Repeat the text of every item below without any changes, and leave the pictures out of your answer.
BEGIN RECORDS FOR PROCESSING
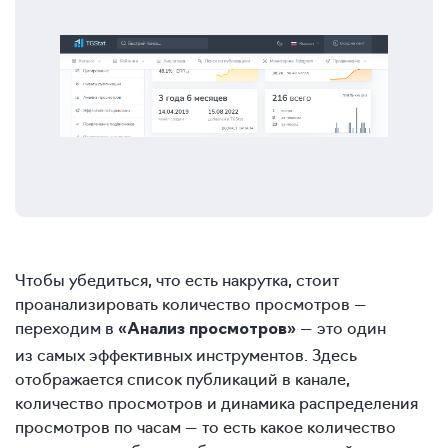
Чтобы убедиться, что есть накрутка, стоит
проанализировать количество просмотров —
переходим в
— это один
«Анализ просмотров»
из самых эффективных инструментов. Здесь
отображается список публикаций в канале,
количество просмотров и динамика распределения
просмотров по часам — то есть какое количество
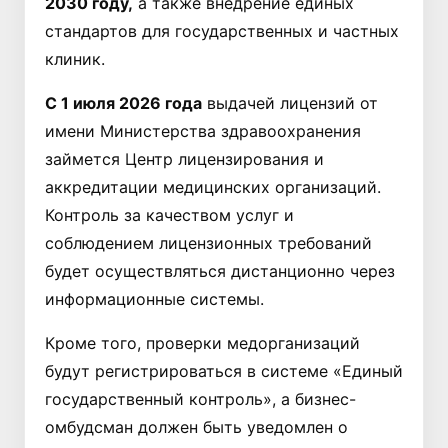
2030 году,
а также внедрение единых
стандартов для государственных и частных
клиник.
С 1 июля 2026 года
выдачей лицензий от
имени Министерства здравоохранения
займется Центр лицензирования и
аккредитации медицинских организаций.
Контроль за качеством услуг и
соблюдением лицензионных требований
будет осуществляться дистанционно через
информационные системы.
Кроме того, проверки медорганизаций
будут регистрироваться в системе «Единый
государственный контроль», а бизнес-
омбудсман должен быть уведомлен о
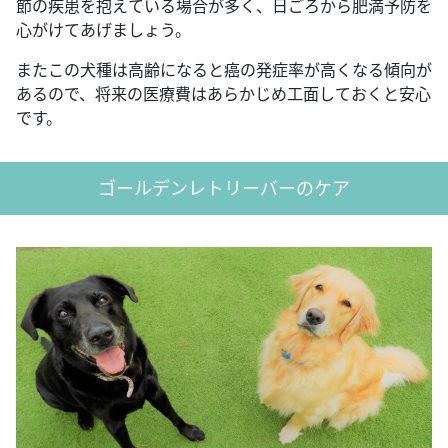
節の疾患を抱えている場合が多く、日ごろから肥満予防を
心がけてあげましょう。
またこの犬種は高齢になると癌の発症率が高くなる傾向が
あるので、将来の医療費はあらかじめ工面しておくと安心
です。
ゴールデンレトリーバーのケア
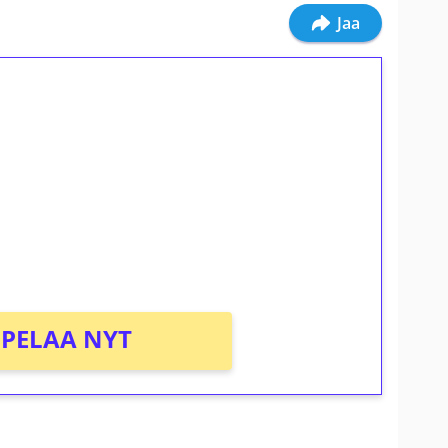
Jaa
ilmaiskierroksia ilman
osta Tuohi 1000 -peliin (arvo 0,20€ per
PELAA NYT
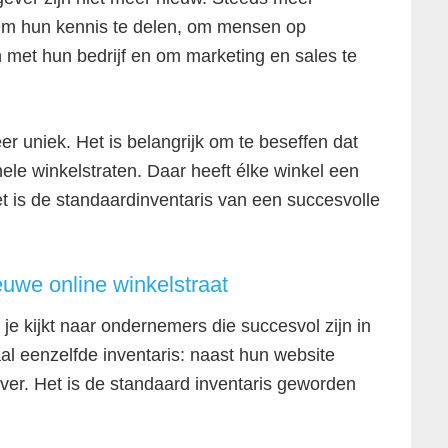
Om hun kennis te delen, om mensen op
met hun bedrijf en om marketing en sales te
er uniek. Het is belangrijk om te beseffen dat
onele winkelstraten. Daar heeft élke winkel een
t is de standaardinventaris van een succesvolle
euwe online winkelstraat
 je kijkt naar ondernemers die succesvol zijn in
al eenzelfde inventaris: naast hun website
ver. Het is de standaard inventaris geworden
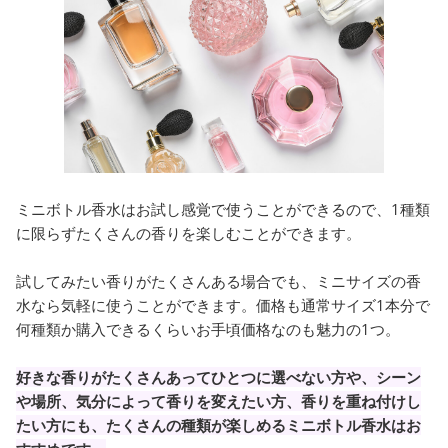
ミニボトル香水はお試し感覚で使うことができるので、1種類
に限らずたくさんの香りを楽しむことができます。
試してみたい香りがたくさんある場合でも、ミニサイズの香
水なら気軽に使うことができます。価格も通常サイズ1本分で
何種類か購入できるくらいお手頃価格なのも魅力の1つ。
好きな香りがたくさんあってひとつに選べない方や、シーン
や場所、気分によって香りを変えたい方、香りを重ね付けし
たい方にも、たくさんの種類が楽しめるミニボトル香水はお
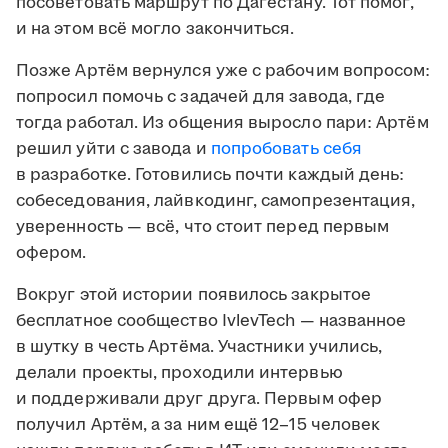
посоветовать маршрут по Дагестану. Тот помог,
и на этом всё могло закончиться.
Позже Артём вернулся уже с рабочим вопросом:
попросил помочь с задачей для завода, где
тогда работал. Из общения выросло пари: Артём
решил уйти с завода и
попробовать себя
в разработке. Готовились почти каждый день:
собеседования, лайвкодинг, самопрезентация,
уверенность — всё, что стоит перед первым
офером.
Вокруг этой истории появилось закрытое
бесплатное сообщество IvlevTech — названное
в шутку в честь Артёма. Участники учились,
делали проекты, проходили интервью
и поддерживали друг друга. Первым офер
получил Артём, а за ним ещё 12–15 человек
END RECORDS FOR PROCESSING
◆ YOUR SOLUTION ◆
Чтобы убедиться, что есть накрутка, стоит
проанализировать количество просмотров —
переходим в
— это один
«Анализ просмотров»
из самых эффективных инструментов. Здесь
отображается список публикаций в канале,
количество просмотров и динамика распределения
просмотров по часам — то есть какое количество
2030 году,
а также внедрение единых
стандартов для государственных и частных
клиник.
С 1 июля 2026 года
выдачей лицензий от
имени Министерства здравоохранения
займется Центр лицензирования и
аккредитации медицинских организаций.
Контроль за качеством услуг и
соблюдением лицензионных требований
будет осуществляться дистанционно через
информационные системы.
Кроме того, проверки медорганизаций
будут регистрироваться в системе «Единый
государственный контроль», а бизнес-
омбудсман должен быть уведомлен о
節の疾患を抱えている場合が多く、日ごろから肥満予防を
心がけてあげましょう。
またこの犬種は高齢になると癌の発症率が高くなる傾向が
あるので、将来の医療費はあらかじめ工面しておくと安心
です。
ゴールデンレトリーバーのケア
Jaa
ilmaiskierroksia ilman
osta Tuohi 1000 -peliin (arvo 0,20€ per
PELAA NYT
Om hun kennis te delen, om mensen op
met hun bedrijf en om marketing en sales te
er uniek. Het is belangrijk om te beseffen dat
onele winkelstraten. Daar heeft élke winkel een
t is de standaardinventaris van een succesvolle
euwe online winkelstraat
 je kijkt naar ondernemers die succesvol zijn in
al eenzelfde inventaris: naast hun website
ver. Het is de standaard inventaris geworden
ミニボトル香水はお試し感覚で使うことができるので、1種類
に限らずたくさんの香りを楽しむことができます。
試してみたい香りがたくさんある場合でも、ミニサイズの香
水なら気軽に使うことができます。価格も通常サイズ1本分で
何種類か購入できるくらいお手頃価格なのも魅力の1つ。
好きな香りがたくさんあってひとつに選べない方や、シーン
や場所、気分によって香りを変えたい方、香りを重ね付けし
たい方にも、たくさんの種類が楽しめるミニボトル香水はお
посоветовать маршрут по Дагестану. Тот помог,
и на этом всё могло закончиться.
Позже Артём вернулся уже с рабочим вопросом:
попросил помочь с задачей для завода, где
тогда работал. Из общения выросло пари: Артём
решил уйти с завода и
попробовать себя
в разработке. Готовились почти каждый день:
собеседования, лайвкодинг, самопрезентация,
уверенность — всё, что стоит перед первым
офером.
Вокруг этой истории появилось закрытое
бесплатное сообщество IvlevTech — названное
в шутку в честь Артёма. Участники учились,
делали проекты, проходили интервью
и поддерживали друг друга. Первым офер
получил Артём, а за ним ещё 12–15 человек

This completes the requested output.